By Nina Chestney
LONDON (Reuters) - There will be an unexpected sight high in the skies over the British county of Norfolk next month: a huge balloon attached to the ground by a giant hosepipe.
It isn't obvious, but it is the first small step in an experiment which aims to re-create the cooling effect of erupting volcanoes on the earth's atmosphere.
Scientists and engineers from the universities of Bristol, Cambridge and Oxford are behind the three-year 1.6 million pound
($2.5 million) project called Stratospheric Particle Injection for Climate Engineering (SPICE).
The scheme will assess the feasibility of so-called solar radiation management (SRM) by mimicking volcanoes when they erupt. Eruptions can both warm and cool the Earth's climate, depending on how sunlight interacts with volcanic material.
SRM works on the assumption that some eruptions expel particles into the upper atmosphere, bouncing some of the sun's energy back into space and thereby cooling the earth.
"In 1991, a large eruption at Mount Pinatubo injected around 18 million tonnes of SO2 (sulphur oxide) to a 30-km altitude," project leader Matt Watson told reporters.
"That had the effect of cooling the global climate by around half a degree over two years."
KILOMETRES OF HOSEPIPE
Next month's experiment, to be held at a disused airfield in Sculthorpe in north Norfolk, will pump water through a 1-km hosepipe into an air balloon to test the engineering design and the effects of wind.
If there are no hiccups, the team aims to do more 1-km tests next year. It will also work on calculating and designing a potential full-scale balloon project, which would pump sulphates and aerosol particles instead of water.
That would require a 20-km pipe strong enough to pump sulphates to a balloon the size of Wembley football stadium -- at twice the height of a commercial aircraft flight.
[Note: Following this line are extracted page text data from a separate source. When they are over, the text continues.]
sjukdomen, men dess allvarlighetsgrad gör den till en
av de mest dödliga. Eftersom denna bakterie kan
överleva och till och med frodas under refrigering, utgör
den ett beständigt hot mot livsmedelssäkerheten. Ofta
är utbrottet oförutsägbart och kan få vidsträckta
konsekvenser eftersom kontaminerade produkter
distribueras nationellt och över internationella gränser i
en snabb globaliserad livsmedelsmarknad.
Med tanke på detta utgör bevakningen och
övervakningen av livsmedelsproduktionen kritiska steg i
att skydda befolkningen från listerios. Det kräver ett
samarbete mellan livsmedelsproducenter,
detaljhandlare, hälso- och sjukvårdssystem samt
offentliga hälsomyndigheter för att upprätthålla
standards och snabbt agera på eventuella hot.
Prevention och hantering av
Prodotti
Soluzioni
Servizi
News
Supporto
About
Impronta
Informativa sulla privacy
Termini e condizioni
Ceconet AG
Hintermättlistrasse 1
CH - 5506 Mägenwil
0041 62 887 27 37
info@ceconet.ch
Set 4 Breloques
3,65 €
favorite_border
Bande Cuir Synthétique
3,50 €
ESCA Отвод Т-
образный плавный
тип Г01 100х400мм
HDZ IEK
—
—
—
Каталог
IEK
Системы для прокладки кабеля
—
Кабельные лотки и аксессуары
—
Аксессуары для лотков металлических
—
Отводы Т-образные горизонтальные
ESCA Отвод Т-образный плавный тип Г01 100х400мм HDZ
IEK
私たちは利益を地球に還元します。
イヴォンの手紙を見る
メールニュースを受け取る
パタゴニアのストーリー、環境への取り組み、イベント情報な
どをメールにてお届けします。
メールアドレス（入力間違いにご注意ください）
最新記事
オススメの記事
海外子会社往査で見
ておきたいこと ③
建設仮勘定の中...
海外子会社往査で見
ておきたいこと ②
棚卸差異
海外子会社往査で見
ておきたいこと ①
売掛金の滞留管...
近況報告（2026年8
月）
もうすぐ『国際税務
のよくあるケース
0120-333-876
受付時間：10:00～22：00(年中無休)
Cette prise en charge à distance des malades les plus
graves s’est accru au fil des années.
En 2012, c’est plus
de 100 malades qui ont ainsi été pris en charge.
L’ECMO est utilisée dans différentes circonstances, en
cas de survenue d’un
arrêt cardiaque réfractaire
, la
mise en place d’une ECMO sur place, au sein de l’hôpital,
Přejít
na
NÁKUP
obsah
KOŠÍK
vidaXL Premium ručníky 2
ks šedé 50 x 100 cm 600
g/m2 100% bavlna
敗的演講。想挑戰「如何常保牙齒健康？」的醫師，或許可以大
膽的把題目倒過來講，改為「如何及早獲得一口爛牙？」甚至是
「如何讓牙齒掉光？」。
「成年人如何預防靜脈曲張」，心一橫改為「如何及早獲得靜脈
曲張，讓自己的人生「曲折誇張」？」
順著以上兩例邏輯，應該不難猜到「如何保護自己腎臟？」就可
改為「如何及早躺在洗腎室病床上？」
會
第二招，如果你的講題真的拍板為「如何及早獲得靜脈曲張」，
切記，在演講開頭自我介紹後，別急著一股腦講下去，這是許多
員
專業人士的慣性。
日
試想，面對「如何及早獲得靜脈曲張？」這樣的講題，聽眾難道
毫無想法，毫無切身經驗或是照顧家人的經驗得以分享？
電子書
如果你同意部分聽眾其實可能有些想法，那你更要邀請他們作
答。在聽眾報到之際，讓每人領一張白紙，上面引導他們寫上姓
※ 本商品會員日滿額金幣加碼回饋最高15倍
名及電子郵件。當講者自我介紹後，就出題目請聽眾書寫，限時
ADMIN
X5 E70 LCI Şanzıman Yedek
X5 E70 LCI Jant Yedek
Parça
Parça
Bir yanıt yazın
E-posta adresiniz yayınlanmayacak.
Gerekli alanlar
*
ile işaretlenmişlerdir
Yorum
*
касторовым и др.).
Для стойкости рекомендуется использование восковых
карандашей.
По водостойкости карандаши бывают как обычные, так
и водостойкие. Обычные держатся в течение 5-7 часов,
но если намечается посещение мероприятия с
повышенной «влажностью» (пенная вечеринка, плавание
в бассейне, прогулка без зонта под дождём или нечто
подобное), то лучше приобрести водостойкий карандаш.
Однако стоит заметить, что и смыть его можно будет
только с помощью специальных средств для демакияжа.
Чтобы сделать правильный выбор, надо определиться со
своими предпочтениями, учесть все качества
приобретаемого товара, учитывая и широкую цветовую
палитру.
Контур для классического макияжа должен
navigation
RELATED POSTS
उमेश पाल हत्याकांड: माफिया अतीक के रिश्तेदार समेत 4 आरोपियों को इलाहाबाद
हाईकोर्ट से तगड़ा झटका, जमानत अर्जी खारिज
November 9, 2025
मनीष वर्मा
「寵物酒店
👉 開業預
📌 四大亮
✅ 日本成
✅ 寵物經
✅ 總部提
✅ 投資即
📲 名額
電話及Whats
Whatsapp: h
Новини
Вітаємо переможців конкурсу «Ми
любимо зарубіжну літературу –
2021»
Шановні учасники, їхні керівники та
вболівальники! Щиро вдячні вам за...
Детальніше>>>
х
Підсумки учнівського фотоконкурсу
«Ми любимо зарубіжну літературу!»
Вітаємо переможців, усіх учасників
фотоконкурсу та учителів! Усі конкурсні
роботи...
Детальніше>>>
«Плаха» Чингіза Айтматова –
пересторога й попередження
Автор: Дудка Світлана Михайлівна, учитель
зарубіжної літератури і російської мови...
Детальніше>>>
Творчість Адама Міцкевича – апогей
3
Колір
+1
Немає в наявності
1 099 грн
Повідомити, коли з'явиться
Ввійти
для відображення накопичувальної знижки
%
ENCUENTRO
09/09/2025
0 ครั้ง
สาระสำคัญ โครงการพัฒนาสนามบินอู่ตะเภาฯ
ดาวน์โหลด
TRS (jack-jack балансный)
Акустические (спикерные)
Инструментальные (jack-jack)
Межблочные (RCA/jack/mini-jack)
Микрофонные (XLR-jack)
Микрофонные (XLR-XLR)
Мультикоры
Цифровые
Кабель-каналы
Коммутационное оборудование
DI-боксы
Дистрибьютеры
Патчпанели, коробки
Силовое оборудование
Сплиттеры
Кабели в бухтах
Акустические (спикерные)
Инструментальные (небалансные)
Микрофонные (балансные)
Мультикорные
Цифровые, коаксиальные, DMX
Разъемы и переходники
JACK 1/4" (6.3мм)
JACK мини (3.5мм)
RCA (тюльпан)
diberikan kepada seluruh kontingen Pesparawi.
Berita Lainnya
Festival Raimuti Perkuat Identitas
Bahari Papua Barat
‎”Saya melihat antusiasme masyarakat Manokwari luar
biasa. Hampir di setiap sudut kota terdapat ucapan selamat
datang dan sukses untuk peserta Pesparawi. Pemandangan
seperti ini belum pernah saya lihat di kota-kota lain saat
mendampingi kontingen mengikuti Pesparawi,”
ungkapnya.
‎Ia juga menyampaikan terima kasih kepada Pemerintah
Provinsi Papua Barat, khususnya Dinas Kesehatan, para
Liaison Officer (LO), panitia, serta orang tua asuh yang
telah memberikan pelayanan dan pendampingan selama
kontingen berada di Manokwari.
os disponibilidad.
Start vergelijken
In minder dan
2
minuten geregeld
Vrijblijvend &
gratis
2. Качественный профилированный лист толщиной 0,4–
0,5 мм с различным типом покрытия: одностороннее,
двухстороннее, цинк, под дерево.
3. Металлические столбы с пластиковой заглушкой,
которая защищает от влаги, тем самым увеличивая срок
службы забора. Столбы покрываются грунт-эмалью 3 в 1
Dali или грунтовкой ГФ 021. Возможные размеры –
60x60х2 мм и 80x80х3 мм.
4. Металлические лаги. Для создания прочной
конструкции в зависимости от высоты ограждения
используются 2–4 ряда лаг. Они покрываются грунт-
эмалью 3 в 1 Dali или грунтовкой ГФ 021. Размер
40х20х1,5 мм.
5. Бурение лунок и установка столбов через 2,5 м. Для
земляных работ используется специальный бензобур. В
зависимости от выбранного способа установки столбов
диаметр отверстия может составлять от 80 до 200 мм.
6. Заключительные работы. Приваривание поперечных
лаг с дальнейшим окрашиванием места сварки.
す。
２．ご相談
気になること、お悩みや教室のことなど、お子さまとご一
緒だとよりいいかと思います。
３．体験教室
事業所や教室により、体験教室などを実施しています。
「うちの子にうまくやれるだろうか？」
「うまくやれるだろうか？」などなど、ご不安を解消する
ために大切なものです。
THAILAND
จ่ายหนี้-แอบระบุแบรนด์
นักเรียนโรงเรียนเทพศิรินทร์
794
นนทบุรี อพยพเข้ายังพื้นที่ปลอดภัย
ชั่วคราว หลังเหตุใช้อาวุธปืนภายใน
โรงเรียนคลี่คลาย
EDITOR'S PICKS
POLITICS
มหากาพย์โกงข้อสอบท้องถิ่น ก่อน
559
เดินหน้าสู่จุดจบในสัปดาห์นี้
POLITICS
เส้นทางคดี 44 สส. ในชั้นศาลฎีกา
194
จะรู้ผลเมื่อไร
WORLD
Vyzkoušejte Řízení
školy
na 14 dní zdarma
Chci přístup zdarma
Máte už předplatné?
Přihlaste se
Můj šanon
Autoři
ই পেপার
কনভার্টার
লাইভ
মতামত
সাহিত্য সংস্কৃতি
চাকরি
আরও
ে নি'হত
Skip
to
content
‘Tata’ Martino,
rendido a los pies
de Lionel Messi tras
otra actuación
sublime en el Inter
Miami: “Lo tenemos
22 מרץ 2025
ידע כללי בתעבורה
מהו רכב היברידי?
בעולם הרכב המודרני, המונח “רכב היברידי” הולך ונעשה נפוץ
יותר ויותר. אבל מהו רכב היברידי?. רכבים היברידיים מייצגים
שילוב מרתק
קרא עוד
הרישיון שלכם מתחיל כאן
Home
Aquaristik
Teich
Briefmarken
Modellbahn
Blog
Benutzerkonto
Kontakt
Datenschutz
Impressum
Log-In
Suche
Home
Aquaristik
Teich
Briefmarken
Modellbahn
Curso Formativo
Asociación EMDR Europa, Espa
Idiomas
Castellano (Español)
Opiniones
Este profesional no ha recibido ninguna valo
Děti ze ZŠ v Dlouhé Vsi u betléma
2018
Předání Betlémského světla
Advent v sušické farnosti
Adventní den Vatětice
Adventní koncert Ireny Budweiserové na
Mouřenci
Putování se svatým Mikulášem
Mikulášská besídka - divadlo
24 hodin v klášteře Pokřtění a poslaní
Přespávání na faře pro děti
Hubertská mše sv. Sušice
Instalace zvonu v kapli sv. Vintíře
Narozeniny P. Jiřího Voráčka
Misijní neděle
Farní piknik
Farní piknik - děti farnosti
However, the size of the balloon and strength of the pipe required are serious engineering challenges.
"Even manufacturing a hose 1 km in length is a challenge, but we are talking about a hose stronger than any built before," said Chris Walton, SPICE project trials advisor.
Some countries are exploring geo-engineering solutions as a way to control climate change by cutting the amount of sunlight hitting the earth or by capturing greenhouse gases.
Potential schemes include using artificial trees to soak up carbon dioxide, using mirrors in space to cut the amount of sunlight reaching the earth or capturing CO2 from power stations and burying it under ground.
Supporters say such solutions could be a relatively fast way to control the climate if there was an abrupt change, such as the sudden loss of Arctic ice.
Detractors say the impact of mimicking or manipulating nature on a large scale is not yet fully known and such projects might deflect resources and attention from proven technologies.
Most of these solutions are still far from being established at large scale.
"With strong government support and in an emergency situation...the fastest we could deploy this system is two decades," Watson told Reuters, adding that a minimum 10 to 20 balloons globally would be needed to reduce atmospheric temperature by 2 degrees.